## Trecho fornecido
━━━━━━━━━━━━━━━━

Brasil volta para casa mais cedo

Afinal, por que não ganhamos dos europeus?
segunda-feira, 06 de julho de 2026
por Vinicius Gastin
Brasil volta para casa mais cedo

Em 2006, a Seleção Brasileira perdeu para a França e deu adeus ao sonho do hexa. Na Copa seguinte, foi a vez de a Holanda frustrar os planos brasileiros. Em casa, no Brasil, sofremos o traumático 7 a 1 para a Alemanha, e na decisão pelo terceiro lugar, perdemos para a Holanda. Em 2018 o algoz foi a Bélgica, e em 2022, a Croácia.

A Noruega é a mais nova seleção a bater o Brasil com o dramático 2 a 1 do último domingo, 5. Mais uma européia. E por que não ganhamos mais os europeus em mundiais, desde a final de 2002?

━━━━━━━━━━━━━━━━

Dados de análise do layout da página:

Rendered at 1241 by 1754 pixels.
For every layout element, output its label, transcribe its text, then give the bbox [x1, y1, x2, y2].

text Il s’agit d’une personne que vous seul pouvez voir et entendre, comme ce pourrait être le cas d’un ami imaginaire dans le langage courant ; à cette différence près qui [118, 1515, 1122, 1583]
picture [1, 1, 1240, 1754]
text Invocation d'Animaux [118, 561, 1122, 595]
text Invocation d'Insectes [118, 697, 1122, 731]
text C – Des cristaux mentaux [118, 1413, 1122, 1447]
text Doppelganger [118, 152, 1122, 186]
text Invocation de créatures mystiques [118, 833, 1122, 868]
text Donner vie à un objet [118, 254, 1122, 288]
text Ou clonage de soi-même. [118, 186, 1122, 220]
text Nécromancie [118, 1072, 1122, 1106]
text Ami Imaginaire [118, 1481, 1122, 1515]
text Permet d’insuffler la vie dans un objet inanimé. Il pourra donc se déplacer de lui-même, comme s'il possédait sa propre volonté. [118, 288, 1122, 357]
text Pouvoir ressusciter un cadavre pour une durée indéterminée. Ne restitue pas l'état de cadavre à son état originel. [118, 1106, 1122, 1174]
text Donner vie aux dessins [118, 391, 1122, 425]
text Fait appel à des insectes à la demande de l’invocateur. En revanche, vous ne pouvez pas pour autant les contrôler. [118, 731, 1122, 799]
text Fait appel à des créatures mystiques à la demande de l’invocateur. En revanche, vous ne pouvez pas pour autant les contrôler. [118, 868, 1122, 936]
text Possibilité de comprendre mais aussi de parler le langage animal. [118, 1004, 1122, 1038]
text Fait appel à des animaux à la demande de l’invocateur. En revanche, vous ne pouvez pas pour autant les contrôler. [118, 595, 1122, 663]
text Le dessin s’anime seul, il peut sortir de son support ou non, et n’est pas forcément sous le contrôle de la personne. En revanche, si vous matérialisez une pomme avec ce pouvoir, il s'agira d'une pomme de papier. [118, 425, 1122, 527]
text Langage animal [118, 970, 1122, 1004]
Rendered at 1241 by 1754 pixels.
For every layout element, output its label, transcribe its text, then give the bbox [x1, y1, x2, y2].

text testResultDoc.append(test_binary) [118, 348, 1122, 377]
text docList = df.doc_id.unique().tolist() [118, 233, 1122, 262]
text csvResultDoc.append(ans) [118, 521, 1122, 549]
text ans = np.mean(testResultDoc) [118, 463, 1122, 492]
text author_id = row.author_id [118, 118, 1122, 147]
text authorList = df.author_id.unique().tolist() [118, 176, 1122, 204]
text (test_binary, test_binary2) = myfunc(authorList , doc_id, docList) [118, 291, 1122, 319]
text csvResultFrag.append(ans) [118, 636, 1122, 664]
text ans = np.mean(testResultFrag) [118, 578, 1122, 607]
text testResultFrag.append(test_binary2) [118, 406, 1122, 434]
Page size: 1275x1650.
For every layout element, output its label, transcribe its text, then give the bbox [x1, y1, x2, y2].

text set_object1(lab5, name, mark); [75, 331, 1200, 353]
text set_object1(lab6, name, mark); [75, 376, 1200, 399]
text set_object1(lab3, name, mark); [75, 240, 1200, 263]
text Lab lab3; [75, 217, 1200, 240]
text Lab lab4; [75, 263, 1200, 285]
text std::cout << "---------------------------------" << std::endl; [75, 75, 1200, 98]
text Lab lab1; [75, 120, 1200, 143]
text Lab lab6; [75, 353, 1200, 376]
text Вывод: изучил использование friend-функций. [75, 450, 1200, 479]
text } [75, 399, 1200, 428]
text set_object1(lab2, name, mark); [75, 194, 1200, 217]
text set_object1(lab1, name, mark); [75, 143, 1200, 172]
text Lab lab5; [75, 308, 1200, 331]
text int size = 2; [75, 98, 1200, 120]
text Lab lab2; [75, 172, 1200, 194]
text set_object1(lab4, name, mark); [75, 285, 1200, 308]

━━━━━━━━━━━━━━━━

## Tarefas propostas
**a.** Devolva a parte do trecho sobre a Seleção Brasileira que vai de "Afinal, por que" até "final de 2002?", inclusive, copiada sem nenhuma alteração.
**b.** Diga se cada afirmação abaixo está de acordo com o trecho sobre a Seleção Brasileira, respondendo sim ou não e citando entre aspas as palavras do trecho que decidem a resposta: (i) em 2018, o Brasil foi eliminado pela Bélgica; (ii) a Noruega venceu o Brasil por 2 a 1; (iii) na decisão pelo terceiro lugar da Copa disputada no Brasil, a Seleção venceu a Holanda.
**c.** Escreva a continuação do trecho sobre a Seleção Brasileira, começando logo após a última frase apresentada.

## Respostas aos exercícios
**a.**
Afinal, por que não ganhamos dos europeus?
segunda-feira, 06 de julho de 2026
por Vinicius Gastin
Brasil volta para casa mais cedo

Em 2006, a Seleção Brasileira perdeu para a França e deu adeus ao sonho do hexa. Na Copa seguinte, foi a vez de a Holanda frustrar os planos brasileiros. Em casa, no Brasil, sofremos o traumático 7 a 1 para a Alemanha, e na decisão pelo terceiro lugar, perdemos para a Holanda. Em 2018 o algoz foi a Bélgica, e em 2022, a Croácia.

A Noruega é a mais nova seleção a bater o Brasil com o dramático 2 a 1 do último domingo, 5. Mais uma européia. E por que não ganhamos mais os europeus em mundiais, desde a final de 2002?

**b.**
(i) Sim: "Em 2018 o algoz foi a Bélgica".
(ii) Sim: "A Noruega é a mais nova seleção a bater o Brasil com o dramático 2 a 1 do último domingo, 5."
(iii) Não: "na decisão pelo terceiro lugar, perdemos para a Holanda".

**c.**
Poderíamos nos ater apenas ao superficial. Desde os caprichos e inexplicáveis do futebol, no caso do massacre alemão, a detalhes como um contra-ataque não neutralizado diante da Croácia. Ou ao pênalti desperdiçado por Bruno Guimarães, que poderia mudar os rumos da partida contra os noruegueses. Discutir por que não o Vini Jr. cobrar aquela penalidade. Podemos - e devemos - lamentar as várias chances desperdiçadas durante o jogo, ou a atuação inspirada do goleiro adversário.

Todos esses contextos são válidos, mas na visão deste que vos escreve a análise deve ser mais ampla. O mundo evoluiu, e todos aprenderam a jogar futebol. Conforme já escrito nesta coluna, com algumas exceções, a distância entre os melhores e piores já não é tão grande.

Todos têm os seus destaques que brilham nos grandes centros, as suas estratégias. O equilíbrio observado em campo nesta Copa do Mundo é consequência de organização, melhora das estruturas e entendimento do jogo.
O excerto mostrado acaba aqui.